Although many students' schedules remained exactly the same as they had been the previous semester, they couldn't just toss them — they had to keep track of them the whole day so that teachers could sign off on them.
The general consensus was that the schedule-checking ordeal was rather tedious, but students grudgingly submitted to process in each class.
It might not have been so tiresome had the students themselves not been so tired.
"It's hard getting up so early after three weeks of sleeping in," said junior Victorya Sadler. "It's going to take a while for me to get used to that again."
The rest of the school felt equally out of sorts, if the dragging feet and tired eyes in every direction were any indication. Several students admitted to nearly falling asleep in class, and a number more said they had trouble concentrating during the first few periods due to "unfair sleep deprivation."
Halfway through the day, though, students found themselves much more awake and began swapping stories of their adventures over the holidays — some during class time.
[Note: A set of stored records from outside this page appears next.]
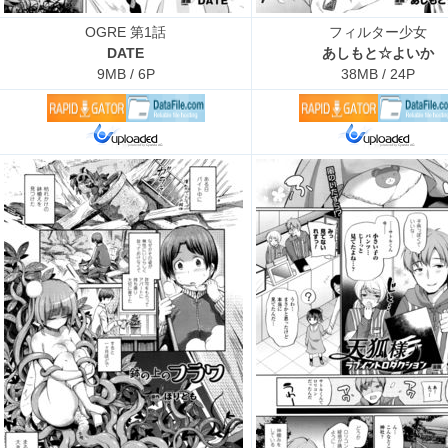
OGRE 第1話
フィルター少女
DATE
あしもと☆よいか
9MB / 6P
38MB / 24P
They found themselves re-learning how much off-topic discussion was acceptable in teachers' eyes.
The final challenge came at the end of the day, when several students found themselves shin-deep in papers.
Brittney Kidd, another MHS junior, said, "The homework load is the hardest thing about coming back to school, because you have to get back into it so quickly."
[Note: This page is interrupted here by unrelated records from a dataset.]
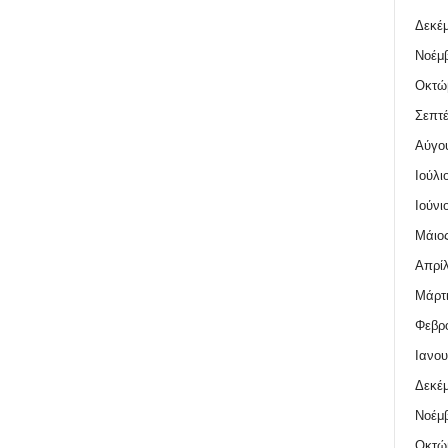
Δεκέμ
Νοέμβ
Οκτώ
Σεπτέ
Αύγο
Ιούλι
Ιούνι
Μάιος
Απρίλ
Μάρτι
Φεβρο
Ιανου
Δεκέμ
Νοέμβ
Οκτώ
"Quickly" is exactly the right word. Teachers wasted no time in assigning the usual amount of homework — in fact, by Tuesday morning, the senior British lit class had already written its first timed essay of the semester.
"It's almost like the beginning of the school year all over again," Brittney explained, "except that you have no time to adjust. You just sort of have to jump right into it."
The day we all jumped (although some students argue that they were violently pushed) right into it was rough, but Tuesday and Wednesday passed much more easily.
Classes were more focused. Students were less tardy and more awake. Locker combinations were either remembered or scrawled on the backs of hands with Sharpies. New schedules were memorized. All the winter break adventure stories had been told.
Things were — are — calmer.
Students are still a bit tired, still a bit overwhelmed by the sudden influx of homework, still a bit restless — but they're focused.
Bit by bit at first, and now in treasure-hunt paces, students are sliding back into the routine. More than a few have been heard to state that they're actually sort of glad to be back in school.
Faith Denny is a senior at Marysville High School. Her column appears every six weeks in Education.